## What to work on
Give the data below again exactly as written, without its pictures.

(Collected data)
● ● ● ●
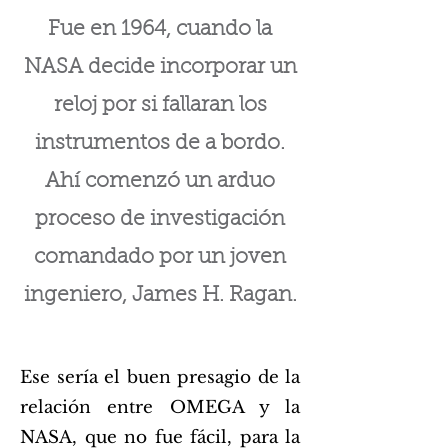
Fue en 1964, cuando la
NASA decide incorporar un
reloj por si fallaran los
instrumentos de a bordo.
Ahí comenzó un arduo
proceso de investigación
comandado por un joven
ingeniero, James H. Ragan.
Ese sería el buen presagio de la
relación entre OMEGA y la
NASA, que no fue fácil, para la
● ● ● ●
## Response below
Fue en 1964, cuando la
NASA decide incorporar un
reloj por si fallaran los
instrumentos de a bordo.
Ahí comenzó un arduo
proceso de investigación
comandado por un joven
ingeniero, James H. Ragan.
Ese sería el buen presagio de la
relación entre OMEGA y la
NASA, que no fue fácil, para la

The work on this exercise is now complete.